### TASK TO COMPLETE
Rewrite the data below with every occurrence of "chart" swapped for "graph", keeping all other text unchanged. Leave the pictures out of your output.

### Figure understanding tasks
>>>
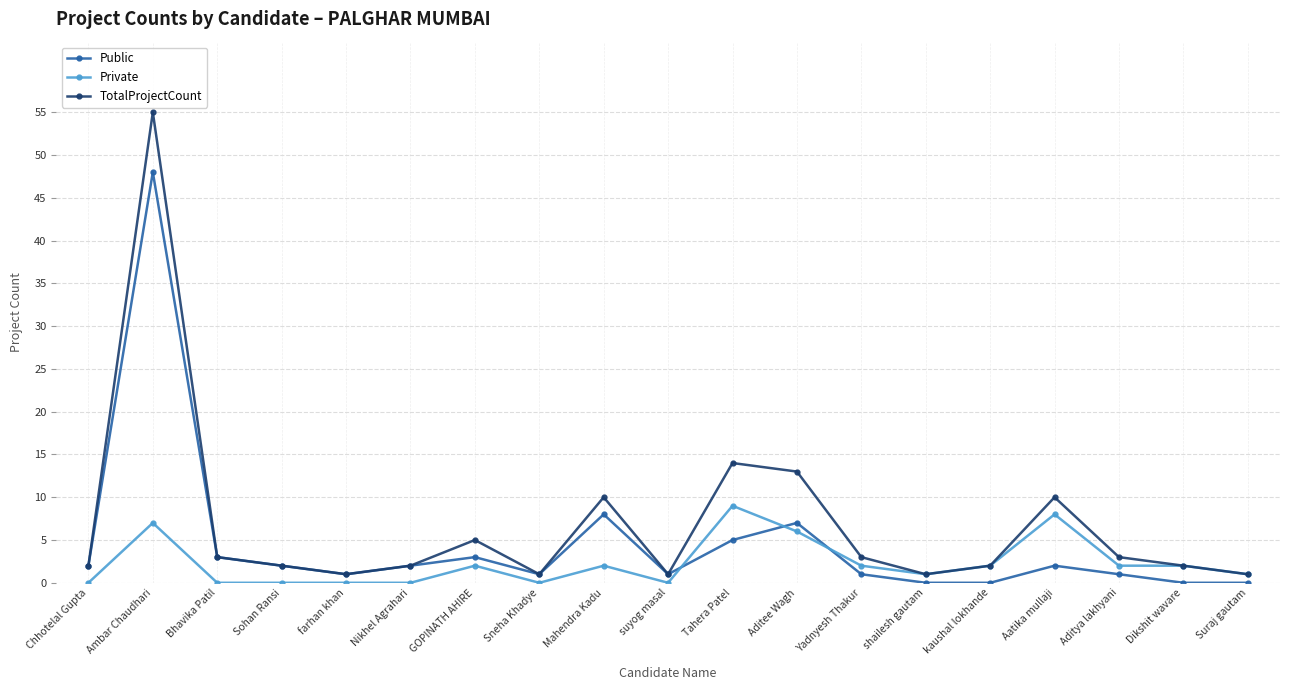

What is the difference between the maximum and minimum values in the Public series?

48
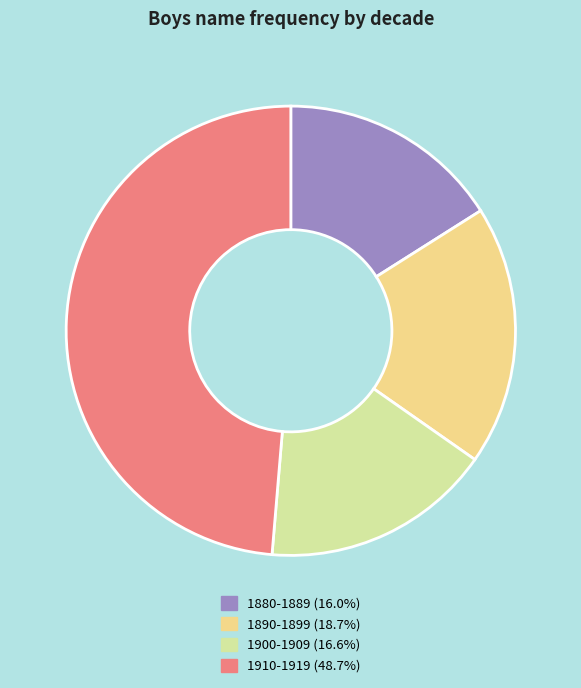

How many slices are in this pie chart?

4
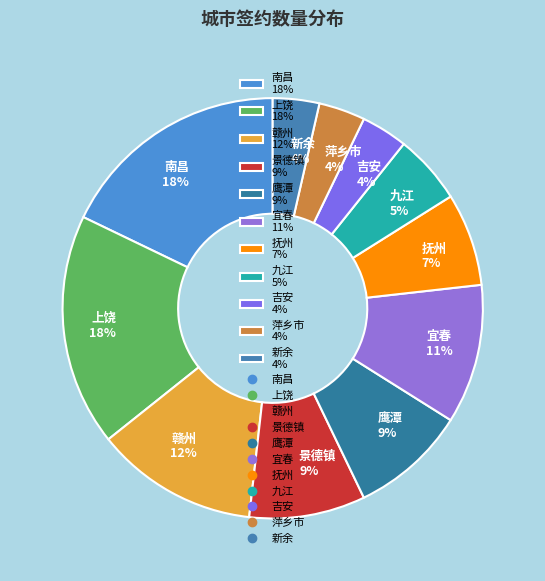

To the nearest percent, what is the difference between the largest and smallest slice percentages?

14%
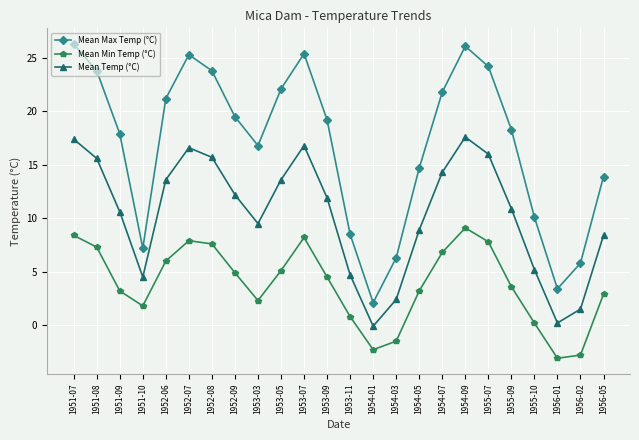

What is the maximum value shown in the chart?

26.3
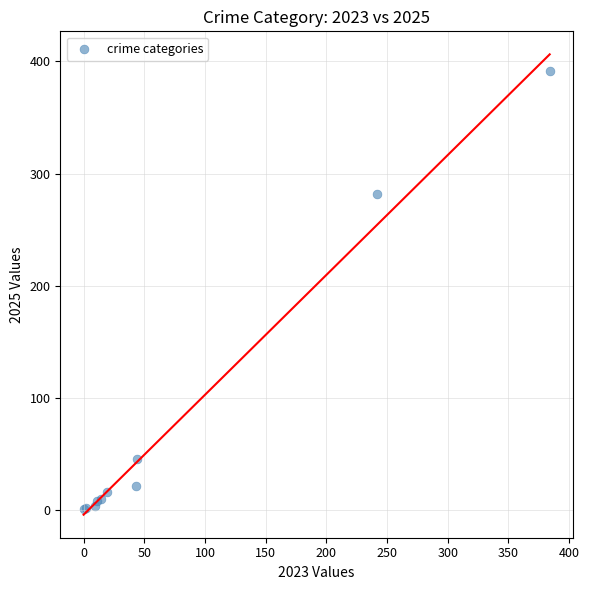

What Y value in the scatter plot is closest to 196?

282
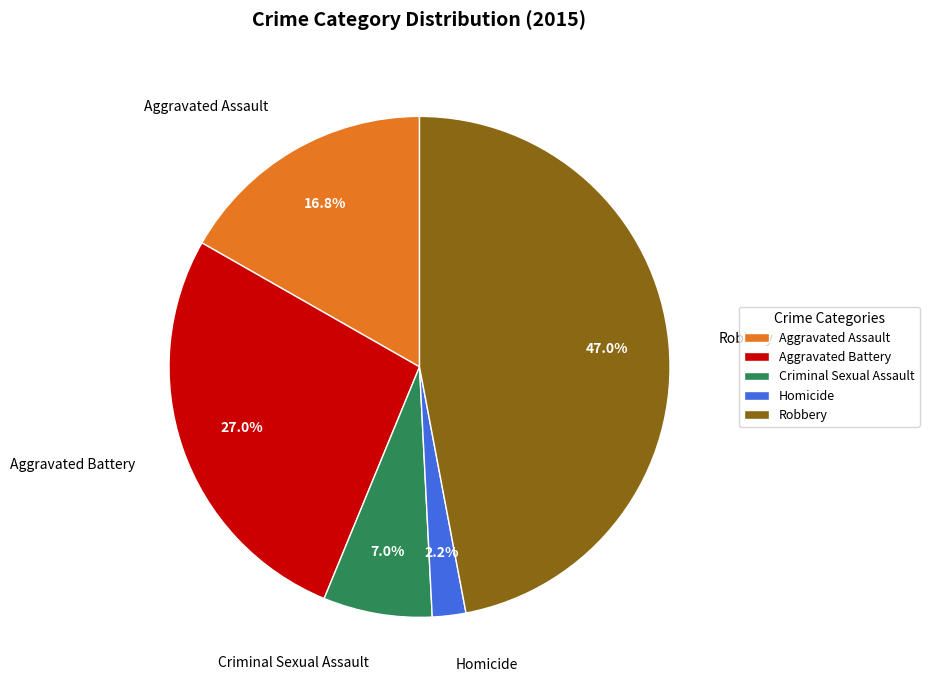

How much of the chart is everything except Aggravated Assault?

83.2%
<<<
### ANSWER BOX
What is the difference between the maximum and minimum values in the Public series?

48

How many slices are in this pie graph?

4

To the nearest percent, what is the difference between the largest and smallest slice percentages?

14%

What is the maximum value shown in the graph?

26.3

What Y value in the scatter plot is closest to 196?

282

How much of the graph is everything except Aggravated Assault?

83.2%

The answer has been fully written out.